Shutterstock
Het heeft voornamelijk een co-enzymatische functie en vormt in zijn metabolisch actieve vormen (FMN en FAD) de prosthetische groep van redox-enzymen, flavo-enzymen of flavoproteïnen genaamd, die nodig zijn voor cellulaire ademhaling en de metabole routes van koolhydraten, lipiden en aminozuren.
Het wordt zowel in plantaardig als dierlijk voedsel aangetroffen, maar overvloedig alleen in melk en zijn derivaten, in eieren en slachtafval, zoals lever, hart en darm - voornamelijk gebruikt in traditionele recepten (stigliola, pyjata, enz.).
Het wordt geabsorbeerd in de darm - een proces dat wordt gehinderd door alcohol en andere voedingsfactoren zoals methylxanthines - en grotendeels gemetaboliseerd in de darmcellen; in het bloed wordt het gedragen door globulinen. De primaire uitscheidingsroute is via de urine via de nieren.

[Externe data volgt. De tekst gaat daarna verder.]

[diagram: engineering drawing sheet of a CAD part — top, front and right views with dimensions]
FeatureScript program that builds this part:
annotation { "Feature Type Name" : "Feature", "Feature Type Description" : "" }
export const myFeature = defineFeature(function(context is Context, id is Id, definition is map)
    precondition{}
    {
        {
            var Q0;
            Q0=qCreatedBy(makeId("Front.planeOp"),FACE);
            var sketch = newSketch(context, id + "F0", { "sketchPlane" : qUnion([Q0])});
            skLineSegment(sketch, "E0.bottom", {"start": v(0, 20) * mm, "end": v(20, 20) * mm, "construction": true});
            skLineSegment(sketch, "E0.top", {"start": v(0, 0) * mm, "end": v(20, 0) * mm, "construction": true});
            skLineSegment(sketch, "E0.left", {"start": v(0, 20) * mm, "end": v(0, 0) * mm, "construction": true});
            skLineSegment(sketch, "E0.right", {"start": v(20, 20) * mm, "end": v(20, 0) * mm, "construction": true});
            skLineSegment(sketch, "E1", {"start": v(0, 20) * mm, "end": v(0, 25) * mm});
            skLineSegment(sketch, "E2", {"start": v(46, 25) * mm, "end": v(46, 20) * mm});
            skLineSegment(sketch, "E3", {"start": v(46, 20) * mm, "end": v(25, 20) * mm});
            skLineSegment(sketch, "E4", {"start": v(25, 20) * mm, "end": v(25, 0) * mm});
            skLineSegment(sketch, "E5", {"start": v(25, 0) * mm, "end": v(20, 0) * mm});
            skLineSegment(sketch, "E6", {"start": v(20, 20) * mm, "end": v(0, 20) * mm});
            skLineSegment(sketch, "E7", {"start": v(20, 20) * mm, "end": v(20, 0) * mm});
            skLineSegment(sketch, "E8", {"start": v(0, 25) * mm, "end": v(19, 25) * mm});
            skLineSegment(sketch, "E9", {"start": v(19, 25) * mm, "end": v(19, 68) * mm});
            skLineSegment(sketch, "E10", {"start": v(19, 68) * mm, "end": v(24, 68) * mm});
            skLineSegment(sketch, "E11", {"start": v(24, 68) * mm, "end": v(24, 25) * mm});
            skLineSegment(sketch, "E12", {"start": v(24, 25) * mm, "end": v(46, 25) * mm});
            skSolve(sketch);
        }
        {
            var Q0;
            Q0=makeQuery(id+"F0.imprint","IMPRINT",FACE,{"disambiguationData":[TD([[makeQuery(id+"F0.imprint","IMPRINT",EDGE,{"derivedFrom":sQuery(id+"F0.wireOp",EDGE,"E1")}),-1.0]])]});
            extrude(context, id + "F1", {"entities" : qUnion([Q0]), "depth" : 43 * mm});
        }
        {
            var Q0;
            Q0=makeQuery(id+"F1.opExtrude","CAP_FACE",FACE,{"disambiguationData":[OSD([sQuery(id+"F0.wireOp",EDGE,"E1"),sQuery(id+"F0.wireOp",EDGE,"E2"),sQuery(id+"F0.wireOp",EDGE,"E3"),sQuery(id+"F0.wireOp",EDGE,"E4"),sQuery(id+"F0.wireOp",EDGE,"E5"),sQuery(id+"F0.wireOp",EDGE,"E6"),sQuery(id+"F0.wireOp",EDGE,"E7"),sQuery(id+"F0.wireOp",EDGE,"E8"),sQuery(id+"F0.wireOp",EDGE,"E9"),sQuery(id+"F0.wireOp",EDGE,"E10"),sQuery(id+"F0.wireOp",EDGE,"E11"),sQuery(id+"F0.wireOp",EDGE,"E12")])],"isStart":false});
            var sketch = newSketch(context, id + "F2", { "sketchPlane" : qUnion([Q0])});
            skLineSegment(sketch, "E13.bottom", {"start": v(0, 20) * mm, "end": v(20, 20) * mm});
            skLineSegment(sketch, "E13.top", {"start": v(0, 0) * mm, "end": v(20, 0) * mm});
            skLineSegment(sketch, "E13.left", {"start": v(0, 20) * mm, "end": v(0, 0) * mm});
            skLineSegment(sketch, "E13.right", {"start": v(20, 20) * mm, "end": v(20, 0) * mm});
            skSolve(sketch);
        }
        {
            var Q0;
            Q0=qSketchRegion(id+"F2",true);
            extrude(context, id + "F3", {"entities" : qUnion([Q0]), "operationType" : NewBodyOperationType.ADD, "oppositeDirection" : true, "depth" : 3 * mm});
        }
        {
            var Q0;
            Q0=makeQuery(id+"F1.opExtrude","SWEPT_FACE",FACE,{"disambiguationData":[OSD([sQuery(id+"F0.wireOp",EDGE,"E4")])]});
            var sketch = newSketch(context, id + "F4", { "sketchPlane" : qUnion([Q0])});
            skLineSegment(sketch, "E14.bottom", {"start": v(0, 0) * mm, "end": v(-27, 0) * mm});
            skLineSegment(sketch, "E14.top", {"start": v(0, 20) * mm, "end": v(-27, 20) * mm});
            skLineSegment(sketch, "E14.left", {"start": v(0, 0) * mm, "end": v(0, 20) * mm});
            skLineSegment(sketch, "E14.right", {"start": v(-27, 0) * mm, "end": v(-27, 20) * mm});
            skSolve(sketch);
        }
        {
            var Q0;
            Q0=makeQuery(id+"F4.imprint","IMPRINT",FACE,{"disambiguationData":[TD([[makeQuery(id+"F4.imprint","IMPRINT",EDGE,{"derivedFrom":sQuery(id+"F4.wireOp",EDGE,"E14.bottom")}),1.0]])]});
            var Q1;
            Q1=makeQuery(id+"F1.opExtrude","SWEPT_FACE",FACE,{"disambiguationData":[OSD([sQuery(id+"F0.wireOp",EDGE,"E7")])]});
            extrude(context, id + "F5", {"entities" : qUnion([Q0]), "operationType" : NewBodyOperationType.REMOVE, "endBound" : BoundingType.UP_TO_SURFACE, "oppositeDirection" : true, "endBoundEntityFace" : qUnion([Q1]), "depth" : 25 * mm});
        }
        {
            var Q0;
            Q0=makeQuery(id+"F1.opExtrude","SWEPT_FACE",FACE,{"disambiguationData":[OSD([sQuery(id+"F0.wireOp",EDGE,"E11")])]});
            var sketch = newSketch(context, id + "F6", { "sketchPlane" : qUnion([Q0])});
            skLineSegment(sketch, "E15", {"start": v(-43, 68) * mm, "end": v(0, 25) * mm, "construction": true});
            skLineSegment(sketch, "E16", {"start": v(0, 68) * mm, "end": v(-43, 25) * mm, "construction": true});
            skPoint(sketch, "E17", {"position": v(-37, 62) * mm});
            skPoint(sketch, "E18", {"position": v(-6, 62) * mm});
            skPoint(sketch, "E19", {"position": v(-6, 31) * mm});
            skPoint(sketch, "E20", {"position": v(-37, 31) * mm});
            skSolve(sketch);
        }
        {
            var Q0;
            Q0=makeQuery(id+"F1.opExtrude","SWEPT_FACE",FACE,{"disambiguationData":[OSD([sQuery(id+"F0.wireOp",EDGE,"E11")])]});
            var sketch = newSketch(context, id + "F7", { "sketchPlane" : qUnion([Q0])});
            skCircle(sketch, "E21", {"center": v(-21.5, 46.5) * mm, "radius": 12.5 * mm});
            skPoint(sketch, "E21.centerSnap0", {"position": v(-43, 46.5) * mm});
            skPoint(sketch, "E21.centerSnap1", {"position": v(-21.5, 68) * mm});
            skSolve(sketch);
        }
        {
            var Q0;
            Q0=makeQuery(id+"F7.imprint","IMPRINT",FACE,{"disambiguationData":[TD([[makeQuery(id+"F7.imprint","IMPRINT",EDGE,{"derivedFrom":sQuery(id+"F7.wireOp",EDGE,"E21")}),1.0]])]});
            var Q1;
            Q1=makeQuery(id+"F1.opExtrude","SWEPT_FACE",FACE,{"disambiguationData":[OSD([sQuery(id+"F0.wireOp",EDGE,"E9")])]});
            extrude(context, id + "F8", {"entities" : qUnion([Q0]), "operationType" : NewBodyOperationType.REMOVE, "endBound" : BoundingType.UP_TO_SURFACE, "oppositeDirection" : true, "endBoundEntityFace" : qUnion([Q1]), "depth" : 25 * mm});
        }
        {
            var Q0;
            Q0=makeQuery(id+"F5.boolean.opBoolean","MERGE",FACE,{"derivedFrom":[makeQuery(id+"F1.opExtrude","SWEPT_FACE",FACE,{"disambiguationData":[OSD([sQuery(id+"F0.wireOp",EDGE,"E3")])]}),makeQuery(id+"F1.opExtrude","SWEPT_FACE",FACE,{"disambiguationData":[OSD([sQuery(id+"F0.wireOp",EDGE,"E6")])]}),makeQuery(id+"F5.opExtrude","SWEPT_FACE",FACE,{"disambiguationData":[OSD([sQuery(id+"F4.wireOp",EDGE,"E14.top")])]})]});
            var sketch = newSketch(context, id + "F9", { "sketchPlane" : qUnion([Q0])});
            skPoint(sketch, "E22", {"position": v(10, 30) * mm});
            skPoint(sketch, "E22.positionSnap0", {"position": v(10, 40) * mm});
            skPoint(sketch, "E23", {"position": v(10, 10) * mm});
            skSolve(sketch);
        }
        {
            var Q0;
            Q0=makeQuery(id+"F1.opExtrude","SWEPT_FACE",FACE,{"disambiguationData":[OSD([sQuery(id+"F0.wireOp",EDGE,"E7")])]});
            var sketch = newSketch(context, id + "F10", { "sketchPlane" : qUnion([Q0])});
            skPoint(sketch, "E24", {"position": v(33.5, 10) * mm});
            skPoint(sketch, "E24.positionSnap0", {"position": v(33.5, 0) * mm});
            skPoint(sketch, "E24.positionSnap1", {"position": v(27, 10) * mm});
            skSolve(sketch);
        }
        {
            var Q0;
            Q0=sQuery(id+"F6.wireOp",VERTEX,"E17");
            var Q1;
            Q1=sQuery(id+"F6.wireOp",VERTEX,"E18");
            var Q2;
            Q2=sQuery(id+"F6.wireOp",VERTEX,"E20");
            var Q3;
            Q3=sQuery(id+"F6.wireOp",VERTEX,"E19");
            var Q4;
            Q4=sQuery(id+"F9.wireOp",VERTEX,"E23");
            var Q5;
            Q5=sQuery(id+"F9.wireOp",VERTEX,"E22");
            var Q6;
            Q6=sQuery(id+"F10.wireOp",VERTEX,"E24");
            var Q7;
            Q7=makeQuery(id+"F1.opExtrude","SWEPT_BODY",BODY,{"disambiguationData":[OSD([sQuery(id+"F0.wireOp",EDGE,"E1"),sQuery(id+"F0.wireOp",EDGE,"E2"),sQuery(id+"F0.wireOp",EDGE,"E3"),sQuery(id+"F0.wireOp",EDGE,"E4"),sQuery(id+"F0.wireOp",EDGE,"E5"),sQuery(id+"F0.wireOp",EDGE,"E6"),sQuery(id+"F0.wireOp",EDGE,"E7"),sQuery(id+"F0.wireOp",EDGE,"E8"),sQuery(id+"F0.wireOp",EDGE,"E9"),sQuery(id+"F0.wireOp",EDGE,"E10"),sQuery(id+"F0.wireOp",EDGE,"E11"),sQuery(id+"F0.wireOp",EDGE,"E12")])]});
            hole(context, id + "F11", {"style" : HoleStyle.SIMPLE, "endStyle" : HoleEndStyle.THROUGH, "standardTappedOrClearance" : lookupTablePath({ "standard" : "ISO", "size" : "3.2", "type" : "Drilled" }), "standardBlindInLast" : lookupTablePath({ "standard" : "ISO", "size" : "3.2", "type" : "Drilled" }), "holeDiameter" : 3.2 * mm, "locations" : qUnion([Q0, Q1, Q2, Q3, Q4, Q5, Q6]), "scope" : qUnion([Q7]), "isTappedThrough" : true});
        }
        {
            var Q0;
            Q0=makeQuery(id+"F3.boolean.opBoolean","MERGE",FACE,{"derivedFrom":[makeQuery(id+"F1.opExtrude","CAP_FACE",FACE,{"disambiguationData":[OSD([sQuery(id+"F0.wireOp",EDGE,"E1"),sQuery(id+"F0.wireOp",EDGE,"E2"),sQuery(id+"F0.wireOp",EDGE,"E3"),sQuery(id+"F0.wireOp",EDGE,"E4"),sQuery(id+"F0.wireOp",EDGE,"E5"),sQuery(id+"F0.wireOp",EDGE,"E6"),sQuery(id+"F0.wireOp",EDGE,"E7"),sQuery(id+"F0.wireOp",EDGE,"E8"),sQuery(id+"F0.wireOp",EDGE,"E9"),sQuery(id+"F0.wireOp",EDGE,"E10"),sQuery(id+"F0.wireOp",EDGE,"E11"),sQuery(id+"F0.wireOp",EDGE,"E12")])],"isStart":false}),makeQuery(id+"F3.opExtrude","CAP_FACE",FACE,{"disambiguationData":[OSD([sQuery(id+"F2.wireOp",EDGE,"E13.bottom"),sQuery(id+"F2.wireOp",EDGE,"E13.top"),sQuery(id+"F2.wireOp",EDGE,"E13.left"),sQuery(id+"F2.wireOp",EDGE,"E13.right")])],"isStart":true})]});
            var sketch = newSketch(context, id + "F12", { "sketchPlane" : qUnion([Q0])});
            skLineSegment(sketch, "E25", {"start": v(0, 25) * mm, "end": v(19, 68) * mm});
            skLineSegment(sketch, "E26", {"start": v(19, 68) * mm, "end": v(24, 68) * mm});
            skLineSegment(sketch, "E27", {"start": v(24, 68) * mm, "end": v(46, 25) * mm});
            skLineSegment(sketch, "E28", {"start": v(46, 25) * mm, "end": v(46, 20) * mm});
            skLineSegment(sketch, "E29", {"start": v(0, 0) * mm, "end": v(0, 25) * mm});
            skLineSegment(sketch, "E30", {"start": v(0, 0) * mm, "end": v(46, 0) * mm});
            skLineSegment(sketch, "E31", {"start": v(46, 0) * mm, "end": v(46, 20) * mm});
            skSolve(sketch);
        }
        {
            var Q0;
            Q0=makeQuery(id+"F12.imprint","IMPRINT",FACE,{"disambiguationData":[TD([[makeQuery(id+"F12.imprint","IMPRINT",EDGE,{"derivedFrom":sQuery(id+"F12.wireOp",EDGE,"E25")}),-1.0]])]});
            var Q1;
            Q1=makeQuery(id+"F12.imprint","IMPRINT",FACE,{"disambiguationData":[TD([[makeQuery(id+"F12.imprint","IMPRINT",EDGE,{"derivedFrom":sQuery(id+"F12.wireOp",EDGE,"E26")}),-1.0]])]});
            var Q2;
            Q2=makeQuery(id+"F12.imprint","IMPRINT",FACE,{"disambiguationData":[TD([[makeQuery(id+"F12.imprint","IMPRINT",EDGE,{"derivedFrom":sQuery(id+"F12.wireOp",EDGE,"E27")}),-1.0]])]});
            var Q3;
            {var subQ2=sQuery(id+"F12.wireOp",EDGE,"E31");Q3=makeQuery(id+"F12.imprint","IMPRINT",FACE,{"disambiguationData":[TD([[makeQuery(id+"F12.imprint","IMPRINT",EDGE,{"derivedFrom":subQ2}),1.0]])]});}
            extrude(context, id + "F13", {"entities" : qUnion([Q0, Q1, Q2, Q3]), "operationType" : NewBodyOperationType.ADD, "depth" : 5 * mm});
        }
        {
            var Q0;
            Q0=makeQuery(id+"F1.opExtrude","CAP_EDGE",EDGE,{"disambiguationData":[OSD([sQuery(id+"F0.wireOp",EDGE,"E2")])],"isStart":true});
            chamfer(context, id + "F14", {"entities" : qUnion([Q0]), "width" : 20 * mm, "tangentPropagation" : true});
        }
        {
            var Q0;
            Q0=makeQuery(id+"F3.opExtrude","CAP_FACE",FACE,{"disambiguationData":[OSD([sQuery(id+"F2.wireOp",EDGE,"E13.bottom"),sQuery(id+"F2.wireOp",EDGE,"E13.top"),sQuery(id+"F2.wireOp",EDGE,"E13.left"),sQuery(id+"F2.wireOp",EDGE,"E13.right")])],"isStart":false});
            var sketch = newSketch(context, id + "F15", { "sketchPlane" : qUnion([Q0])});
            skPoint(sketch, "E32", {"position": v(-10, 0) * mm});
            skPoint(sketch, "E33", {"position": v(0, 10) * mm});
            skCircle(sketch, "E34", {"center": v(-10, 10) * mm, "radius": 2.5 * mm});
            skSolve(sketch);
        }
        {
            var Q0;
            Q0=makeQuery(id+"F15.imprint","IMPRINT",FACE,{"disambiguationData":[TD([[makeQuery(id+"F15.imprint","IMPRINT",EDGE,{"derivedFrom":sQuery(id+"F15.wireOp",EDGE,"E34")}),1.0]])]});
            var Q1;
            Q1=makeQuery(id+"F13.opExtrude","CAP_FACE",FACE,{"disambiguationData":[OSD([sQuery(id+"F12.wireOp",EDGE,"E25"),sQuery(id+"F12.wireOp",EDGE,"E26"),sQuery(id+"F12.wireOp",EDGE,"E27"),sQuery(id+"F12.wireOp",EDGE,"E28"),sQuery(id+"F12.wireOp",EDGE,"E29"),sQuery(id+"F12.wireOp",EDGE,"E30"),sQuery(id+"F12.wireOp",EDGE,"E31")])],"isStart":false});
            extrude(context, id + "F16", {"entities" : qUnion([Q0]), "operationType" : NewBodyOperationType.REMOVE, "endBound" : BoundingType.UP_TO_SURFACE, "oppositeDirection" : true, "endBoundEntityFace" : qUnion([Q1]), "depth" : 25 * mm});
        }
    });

Een tekort manifesteert zich eerst met niet-specifieke symptomen en tekenen, daarna met andere, eerder specifieke symptomen - die de dermis, ogen en tong aantasten. Toxiciteit is bijna onmogelijk te bereiken, vanwege beperkte absorptie en slechte oplosbaarheid.
De aanbevolen inname is ongeveer 0,6 mg / 1000 kcal / dag, maar het wordt aanbevolen om niet onder de 1,2 mg / dag te gaan.
in de vorm van co-enzym. Alleen dankzij maagzuur en intestinale spijsverteringsenzymen is het mogelijk om FAD en FMN los te maken van enzymatische eiwitten, waardoor de vitamine in vrije vorm vrijkomt.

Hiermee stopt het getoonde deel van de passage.